───── Выдержка из данных

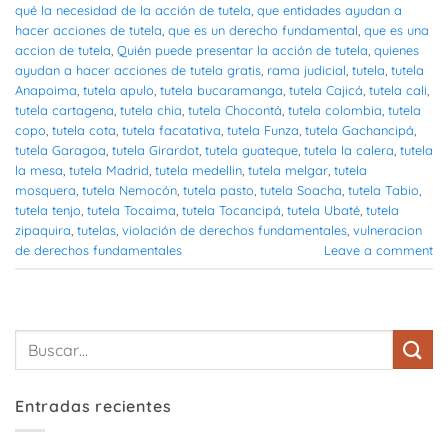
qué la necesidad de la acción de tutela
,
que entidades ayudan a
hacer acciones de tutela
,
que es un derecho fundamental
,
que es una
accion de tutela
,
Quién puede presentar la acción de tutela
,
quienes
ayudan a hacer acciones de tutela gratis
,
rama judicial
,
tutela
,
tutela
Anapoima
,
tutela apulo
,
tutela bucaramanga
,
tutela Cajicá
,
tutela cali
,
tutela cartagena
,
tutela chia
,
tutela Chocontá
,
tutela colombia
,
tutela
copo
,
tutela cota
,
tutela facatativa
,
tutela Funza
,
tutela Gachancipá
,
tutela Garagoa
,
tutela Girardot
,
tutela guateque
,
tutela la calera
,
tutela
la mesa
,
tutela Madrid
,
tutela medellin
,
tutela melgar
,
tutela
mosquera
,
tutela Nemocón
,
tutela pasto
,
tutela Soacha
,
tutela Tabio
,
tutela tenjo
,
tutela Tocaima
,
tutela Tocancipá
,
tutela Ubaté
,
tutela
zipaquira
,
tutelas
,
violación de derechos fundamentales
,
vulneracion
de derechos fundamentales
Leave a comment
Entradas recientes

──────────
───── Выдержка из данных

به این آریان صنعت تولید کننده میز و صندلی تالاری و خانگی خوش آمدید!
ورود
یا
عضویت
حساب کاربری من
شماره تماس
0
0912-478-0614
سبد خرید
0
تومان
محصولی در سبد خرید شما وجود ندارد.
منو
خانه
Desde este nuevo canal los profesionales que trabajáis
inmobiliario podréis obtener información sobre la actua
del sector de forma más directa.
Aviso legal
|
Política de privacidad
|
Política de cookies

──────────

Задание:
Перепишите без изменений строки записей от строки с «به این آریان» до строки с «Política de cookies», включая обе эти строки.

Ответ:
به این آریان صنعت تولید کننده میز و صندلی تالاری و خانگی خوش آمدید!
ورود
یا
عضویت
حساب کاربری من
شماره تماس
0
0912-478-0614
سبد خرید
0
تومان
محصولی در سبد خرید شما وجود ندارد.
منو
خانه
Desde este nuevo canal los profesionales que trabajáis
inmobiliario podréis obtener información sobre la actua
del sector de forma más directa.
Aviso legal
|
Política de privacidad
|
Política de cookies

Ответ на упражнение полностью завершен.